You may shrug this off, I did the same. I mean I had basic daddy issues, but no big deal. Or at least that's what I thought, up until an event in recent months allowed me to see the PTSD that I had developed as a result of my father. I woke up to a new group chat that included my father and mother. In this thread, he threatened my mother -- referring to her as every b*tch in the book. With immediate anxiety kicking in, an anxiety that sent me into hyperventilation, I was reminded of the fear that I felt all those years ago and the panic I spun into with every weekend spent with my father.

This is what I've dealt with all of my life, and I'm sure you can imagine all of the ways this has affected me as a woman, and even more so, as a person.

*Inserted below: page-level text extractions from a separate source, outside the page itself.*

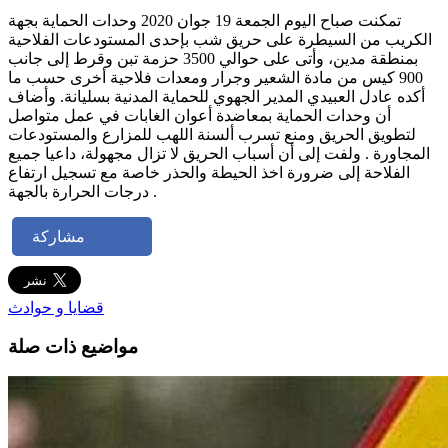
تمكنت صباح اليوم الجمعة 19 جوان 2020 وحدات الحماية بجهة
الكريب من السيطرة على حريق شب بإحدى المستودعات الفلاحية
بمنطقة مدين، وأتى على حوالي 3500 حزمة تبن وقرط إلى جانب
900 كيس من مادة الشعير وجرار ومعدات فلاحية أخرى حسب ما
أكده عادل العبيدي المدير الجهوي للحماية المدنية بسليانة. وأضاف
أن وحدات الحماية بمعاضدة أعوان الغابات في عمل متواصل
لتطويق الحريق ومنع تسرب ألسنة اللهب للمزارع والمستودعات
المجاورة . ولفت إلى أن أسباب الحريق لا تزال مجهولة، داعيا جميع
الفلاحة إلى ضرورة اخذ الحيطة والحذر خاصة مع تسجيل ارتفاع
درجات الحرارة بالجهة .
مشاركة
قضايا و حوادث
مواضيع ذات صلة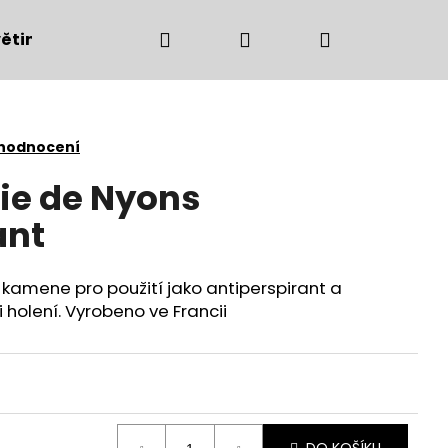
Hledat
Přihlášení
Nákupní
ětiny
Bytové doplňky
Podzimní dekorac
košík
 hodnocení
ie de Nyons
ant
o kamene pro použití jako antiperspirant a
 holení. Vyrobeno ve Francii
Následující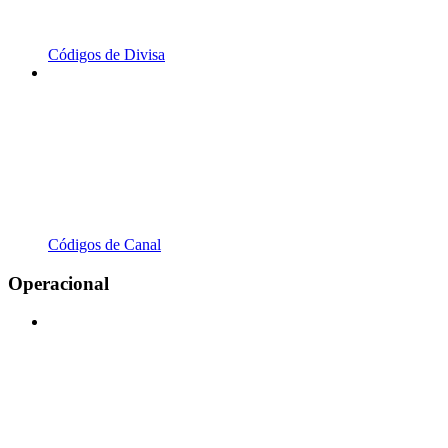
Códigos de Divisa
Códigos de Canal
Operacional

My mom is not without fault, not in her complicitness of creating me with a less than acceptable father figure in countless ways, and certainly not in her own toxicity that I've inherited. And I won't go into a victim blaming spiral saying she should've noticed the signs, but I will stress that at any given age, it's imperative to engage in sex with caution.

Every case is not as extreme and conversely, it would be naive of me if I didn't acknowledge that carefully selecting a co-parent for your child is easier said than done. After all, we're talking affairs of the heart here. Nonetheless, it's a responsibility that you have the minute you deem yourself responsible enough to have sex.

Ensure that your child is set up with a parent who they can be proud of; a parent who instills them with the type of love that sets the bar for their relationships to come and the one with themselves.

Although this is something to consider at any age, it seems more likely that, with personalities and brains still developing, this is more likely amongst young folks looking to defy the odds.

But let my hurt, disappointment, and trauma serve as a lifelong cautionary tale that our decisions to recklessly choose love can have consequences. Be careful of who you decide to make a baby with because while it will impact you, the damage done to the children is irreparable.

Never forget, broken people break people.